What the exercise asks - Go through the records below and show every line with the string "dbGet".

::: Source material

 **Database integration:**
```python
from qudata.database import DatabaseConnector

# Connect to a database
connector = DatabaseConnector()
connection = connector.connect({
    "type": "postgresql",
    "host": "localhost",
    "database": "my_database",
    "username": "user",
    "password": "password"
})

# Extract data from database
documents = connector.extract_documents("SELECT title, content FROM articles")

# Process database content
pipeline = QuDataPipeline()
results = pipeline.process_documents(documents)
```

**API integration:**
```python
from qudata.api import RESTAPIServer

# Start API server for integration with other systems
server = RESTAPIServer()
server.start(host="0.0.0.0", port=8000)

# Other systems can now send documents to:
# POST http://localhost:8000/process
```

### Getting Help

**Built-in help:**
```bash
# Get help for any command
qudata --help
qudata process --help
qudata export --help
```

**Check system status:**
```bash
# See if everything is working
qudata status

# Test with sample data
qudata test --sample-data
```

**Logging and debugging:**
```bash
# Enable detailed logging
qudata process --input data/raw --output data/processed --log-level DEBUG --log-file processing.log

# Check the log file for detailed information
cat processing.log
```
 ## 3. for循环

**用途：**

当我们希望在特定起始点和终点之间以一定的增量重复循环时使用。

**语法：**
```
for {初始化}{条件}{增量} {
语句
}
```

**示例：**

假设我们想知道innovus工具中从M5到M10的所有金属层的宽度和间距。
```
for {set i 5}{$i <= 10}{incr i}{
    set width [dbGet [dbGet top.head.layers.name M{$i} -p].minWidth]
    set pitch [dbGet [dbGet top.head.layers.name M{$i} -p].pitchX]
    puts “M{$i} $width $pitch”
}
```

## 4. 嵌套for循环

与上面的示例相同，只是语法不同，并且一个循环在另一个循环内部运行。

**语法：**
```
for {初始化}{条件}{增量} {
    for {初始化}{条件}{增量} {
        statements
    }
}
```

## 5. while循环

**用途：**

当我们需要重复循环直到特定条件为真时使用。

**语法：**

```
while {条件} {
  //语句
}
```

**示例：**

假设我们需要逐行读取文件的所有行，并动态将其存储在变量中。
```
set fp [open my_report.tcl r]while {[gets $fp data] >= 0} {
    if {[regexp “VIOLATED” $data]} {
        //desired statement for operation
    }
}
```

::::::

Result for this task -
    set width [dbGet [dbGet top.head.layers.name M{$i} -p].minWidth]
    set pitch [dbGet [dbGet top.head.layers.name M{$i} -p].pitchX]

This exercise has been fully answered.